Present an exact copy of each line below.
Content starts
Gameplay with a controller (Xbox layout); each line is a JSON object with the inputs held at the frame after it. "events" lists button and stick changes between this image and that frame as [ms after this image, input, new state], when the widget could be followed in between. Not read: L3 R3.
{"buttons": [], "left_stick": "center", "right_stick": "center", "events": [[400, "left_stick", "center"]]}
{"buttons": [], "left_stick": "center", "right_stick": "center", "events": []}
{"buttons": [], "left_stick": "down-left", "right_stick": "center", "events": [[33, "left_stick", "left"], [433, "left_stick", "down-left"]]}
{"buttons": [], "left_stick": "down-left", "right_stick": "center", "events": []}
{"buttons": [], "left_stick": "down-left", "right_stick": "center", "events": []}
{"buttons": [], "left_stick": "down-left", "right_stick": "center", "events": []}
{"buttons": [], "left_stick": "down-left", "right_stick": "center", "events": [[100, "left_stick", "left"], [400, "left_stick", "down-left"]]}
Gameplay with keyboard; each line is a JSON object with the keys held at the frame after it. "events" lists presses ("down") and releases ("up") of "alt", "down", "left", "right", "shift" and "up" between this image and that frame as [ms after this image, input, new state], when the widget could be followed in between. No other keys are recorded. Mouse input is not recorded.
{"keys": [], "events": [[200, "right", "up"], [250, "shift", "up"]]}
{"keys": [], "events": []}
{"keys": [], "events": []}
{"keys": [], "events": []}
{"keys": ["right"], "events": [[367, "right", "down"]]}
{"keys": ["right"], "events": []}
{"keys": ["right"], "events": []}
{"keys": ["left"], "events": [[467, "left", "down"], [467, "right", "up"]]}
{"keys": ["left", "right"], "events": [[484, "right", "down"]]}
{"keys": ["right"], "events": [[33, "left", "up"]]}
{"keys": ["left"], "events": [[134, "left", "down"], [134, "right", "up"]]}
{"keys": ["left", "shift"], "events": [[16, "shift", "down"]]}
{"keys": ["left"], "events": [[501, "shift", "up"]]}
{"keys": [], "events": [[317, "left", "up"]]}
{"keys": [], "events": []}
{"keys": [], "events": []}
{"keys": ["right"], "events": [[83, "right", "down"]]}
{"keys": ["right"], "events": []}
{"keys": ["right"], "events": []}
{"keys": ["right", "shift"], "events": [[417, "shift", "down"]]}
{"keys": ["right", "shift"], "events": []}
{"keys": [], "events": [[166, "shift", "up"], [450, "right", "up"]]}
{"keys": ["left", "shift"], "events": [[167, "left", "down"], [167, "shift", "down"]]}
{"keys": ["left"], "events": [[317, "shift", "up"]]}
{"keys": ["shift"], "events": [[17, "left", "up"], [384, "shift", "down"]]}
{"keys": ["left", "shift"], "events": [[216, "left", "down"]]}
Content ends
Exercise answer.
Gameplay with a controller (Xbox layout); each line is a JSON object with the inputs held at the frame after it. "events" lists button and stick changes between this image and that frame as [ms after this image, input, new state], when the widget could be followed in between. Not read: L3 R3.
{"buttons": [], "left_stick": "center", "right_stick": "center", "events": [[400, "left_stick", "center"]]}
{"buttons": [], "left_stick": "center", "right_stick": "center", "events": []}
{"buttons": [], "left_stick": "down-left", "right_stick": "center", "events": [[33, "left_stick", "left"], [433, "left_stick", "down-left"]]}
{"buttons": [], "left_stick": "down-left", "right_stick": "center", "events": []}
{"buttons": [], "left_stick": "down-left", "right_stick": "center", "events": []}
{"buttons": [], "left_stick": "down-left", "right_stick": "center", "events": []}
{"buttons": [], "left_stick": "down-left", "right_stick": "center", "events": [[100, "left_stick", "left"], [400, "left_stick", "down-left"]]}
Gameplay with keyboard; each line is a JSON object with the keys held at the frame after it. "events" lists presses ("down") and releases ("up") of "alt", "down", "left", "right", "shift" and "up" between this image and that frame as [ms after this image, input, new state], when the widget could be followed in between. No other keys are recorded. Mouse input is not recorded.
{"keys": [], "events": [[200, "right", "up"], [250, "shift", "up"]]}
{"keys": [], "events": []}
{"keys": [], "events": []}
{"keys": [], "events": []}
{"keys": ["right"], "events": [[367, "right", "down"]]}
{"keys": ["right"], "events": []}
{"keys": ["right"], "events": []}
{"keys": ["left"], "events": [[467, "left", "down"], [467, "right", "up"]]}
{"keys": ["left", "right"], "events": [[484, "right", "down"]]}
{"keys": ["right"], "events": [[33, "left", "up"]]}
{"keys": ["left"], "events": [[134, "left", "down"], [134, "right", "up"]]}
{"keys": ["left", "shift"], "events": [[16, "shift", "down"]]}
{"keys": ["left"], "events": [[501, "shift", "up"]]}
{"keys": [], "events": [[317, "left", "up"]]}
{"keys": [], "events": []}
{"keys": [], "events": []}
{"keys": ["right"], "events": [[83, "right", "down"]]}
{"keys": ["right"], "events": []}
{"keys": ["right"], "events": []}
{"keys": ["right", "shift"], "events": [[417, "shift", "down"]]}
{"keys": ["right", "shift"], "events": []}
{"keys": [], "events": [[166, "shift", "up"], [450, "right", "up"]]}
{"keys": ["left", "shift"], "events": [[167, "left", "down"], [167, "shift", "down"]]}
{"keys": ["left"], "events": [[317, "shift", "up"]]}
{"keys": ["shift"], "events": [[17, "left", "up"], [384, "shift", "down"]]}
{"keys": ["left", "shift"], "events": [[216, "left", "down"]]}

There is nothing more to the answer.